Publication information

Source: Harper’s Weekly
Source type: magazine
Document type: article
Document title: “Succession to the Presidential Chair”
Author(s): anonymous
Date of publication: 21 September 1901
Volume number: 45
Issue number: 2335
Pagination: 946

 
Citation
“Succession to the Presidential Chair.” Harper’s Weekly 21 Sept. 1901 v45n2335: p. 946.
 
Transcription
full text
 
Keywords
presidential succession.
 
Named persons
Lyman J. Gage; John Hay; Ethan A. Hitchcock; Philander C. Knox; John D. Long; Theodore Roosevelt; Charles Emory Smith; James Wilson.
 
Document


Succession to the Presidential Chair

THE old order of succession to the Presidency was changed in 1888. Up to that time the order had been from President to Vice-President, and then to Speaker.
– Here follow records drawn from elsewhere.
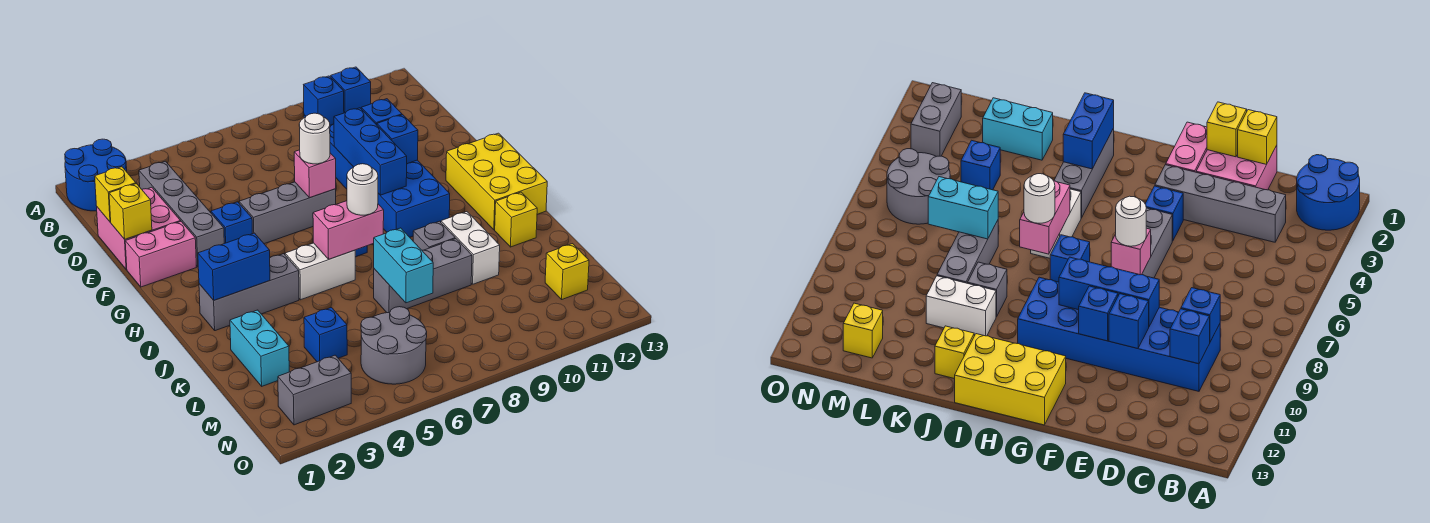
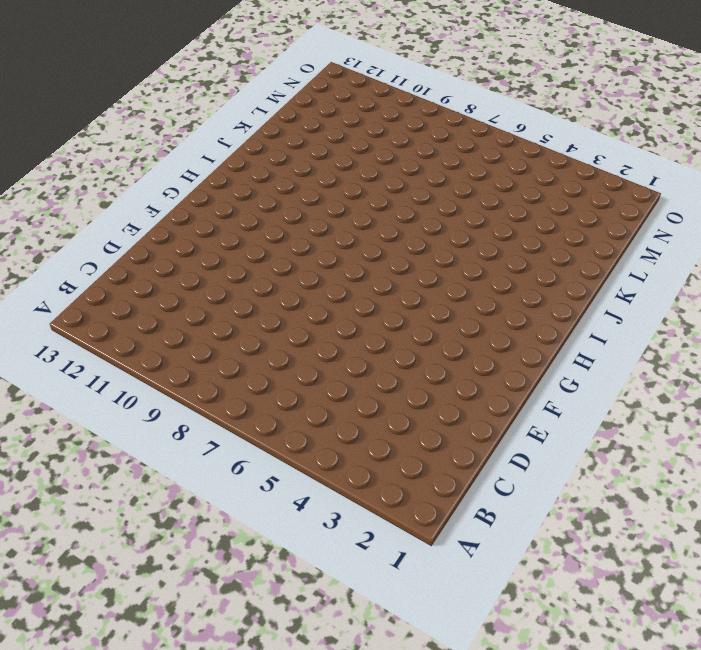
none -> blue 2x2 round brick [65,139,127,211]
none -> grey 1x4 brick [139,161,224,267]
none -> blue 2x6 brick [304,115,450,237]
none -> pink 2x2 brick [97,187,181,269]

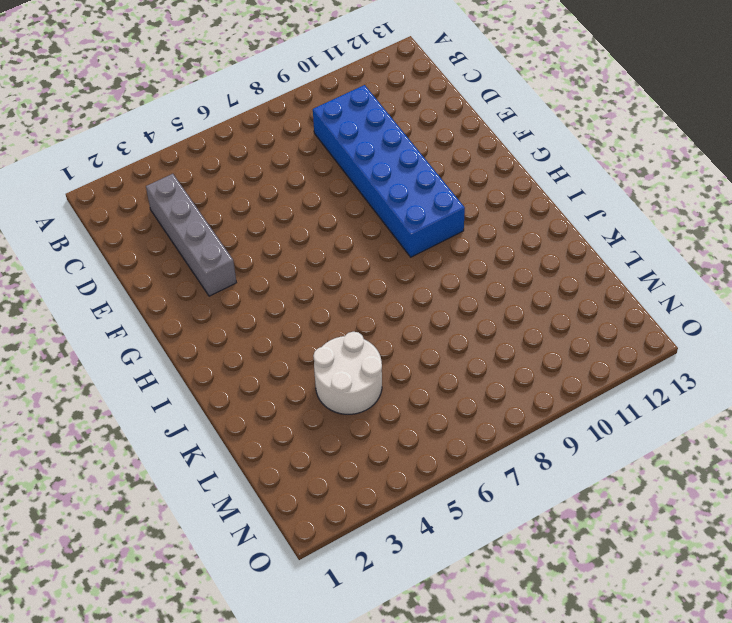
white 2x2 round brick [313,332,382,414] -> blue 1x1 brick [304,308,347,362]
none -> blue 2x2 round brick [65,139,127,211]
none -> pink 2x2 brick [97,187,181,269]
none -> pink 1x2 brick [125,222,196,287]
none -> blue 1x1 brick [211,202,252,243]

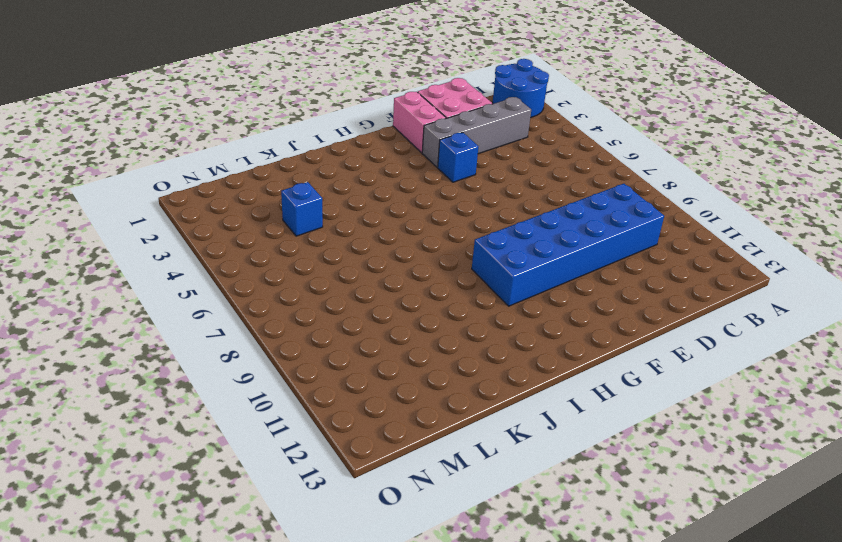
none -> grey 1x3 brick [239,182,336,244]
none -> yellow 2x3 brick [446,133,547,230]
none -> blue 1x1 brick [1050,235,1090,282]
none -> grey 1x3 brick [199,254,299,331]

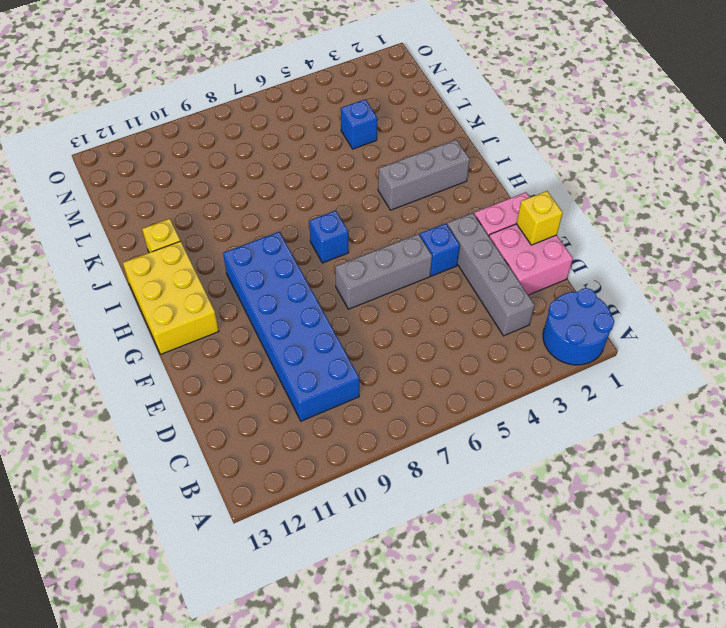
none -> white 1x2 brick [285,243,355,300]
none -> grey 1x1 brick [413,221,455,250]
none -> white 1x2 brick [441,212,500,284]
none -> cyan 1x2 brick [230,310,289,386]

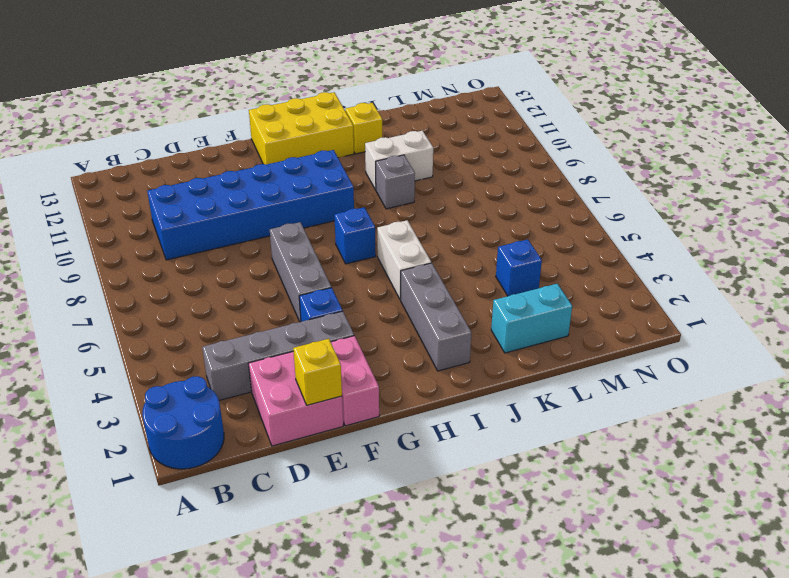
none -> grey 1x3 brick [374,239,472,313]
none -> grey 2x2 round brick [361,307,427,384]
none -> yellow 1x1 brick [545,244,589,299]
none -> grey 1x2 brick [278,355,351,425]

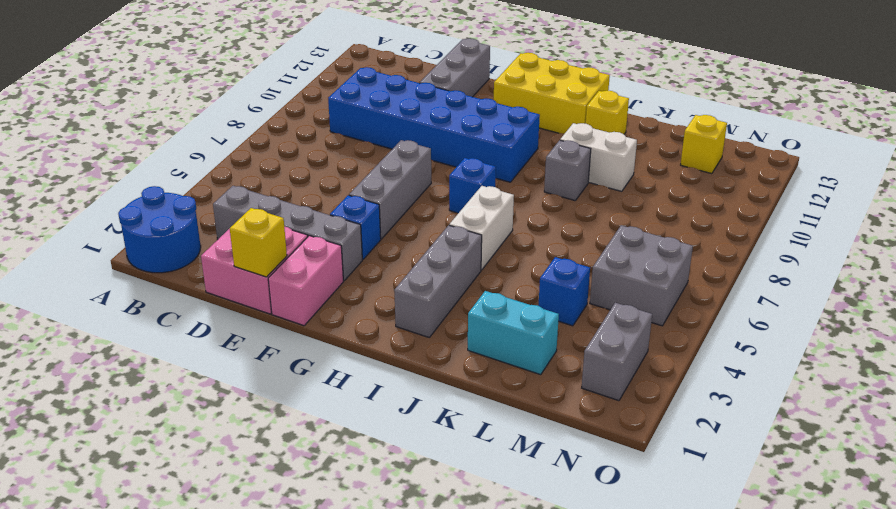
grey 1x3 brick [420,38,490,97] -> grey 1x3 brick moved to [374,239,472,313]
grey 2x2 brick [590,225,693,326] -> grey 2x2 round brick [361,307,427,384]
none -> blue 1x1 brick [304,76,344,125]
none -> blue 1x1 brick [331,67,371,113]
none -> yellow 1x1 brick [95,167,136,222]
none -> blue 1x3 brick [334,108,407,195]

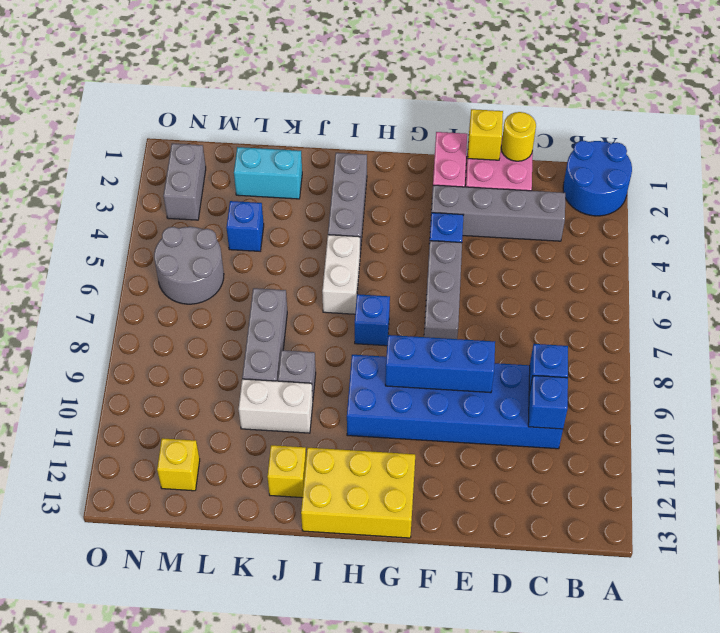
yellow 1x1 round brick [501,112,536,161] -> yellow 1x1 brick [95,167,136,222]
none -> blue 1x1 brick [361,99,402,125]
none -> pink 1x1 brick [294,150,336,198]
none -> blue 1x1 brick [377,115,418,164]
none -> blue 1x2 brick [198,233,270,300]

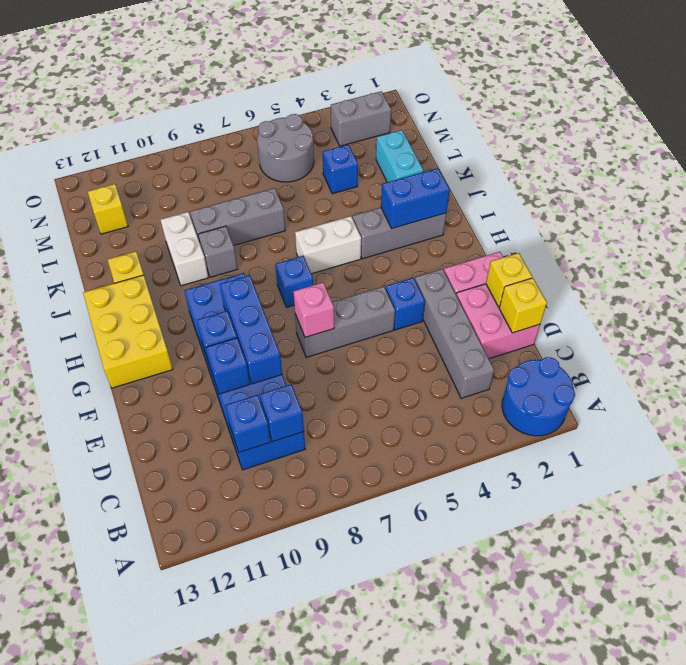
none -> pink 1x2 brick [313,201,384,259]
none -> cyan 1x2 brick [374,228,433,303]
none -> white 1x1 round brick [299,113,330,164]
none -> white 1x1 round brick [347,164,378,215]

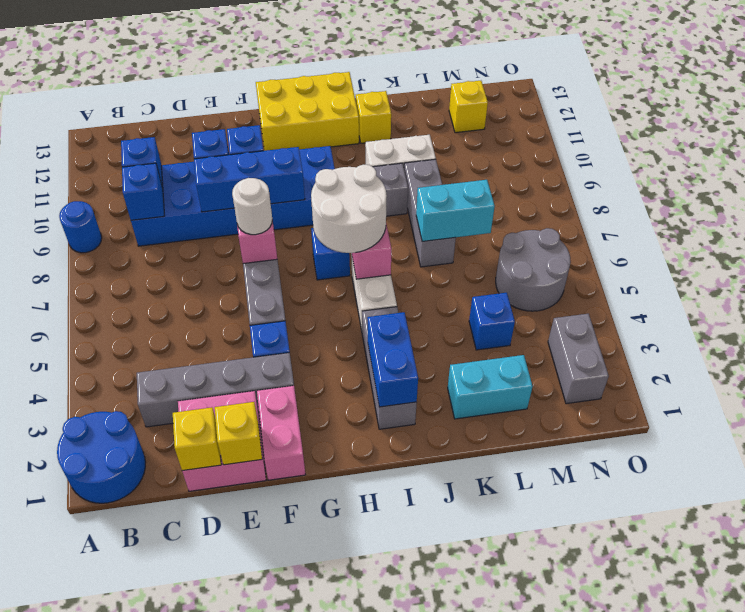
blue 1x1 round brick [59,201,102,253] -> none
white 2x2 round brick [311,165,387,253] -> white 1x1 round brick [347,164,378,215]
By the act of 1888, the succession would now follow in this order: First, Vice-President Roosevelt; in case of his death or disability, Secretary Hay would succeed; and then, on the death or disability of that incumbent, there would follow, after Secretary Hay, Secretary Gage; then Attorney-General Knox; then Secretary Long; then Postmaster-General Smith; then Secretary Hitchcock; and finally Secretary Wilson. The new order insures the succession of a member of the President’s party. Under the old order, the Speaker being often a member of the opposite party, the will of the people, as expressed at the Presidential election, might have been defeated by his succession.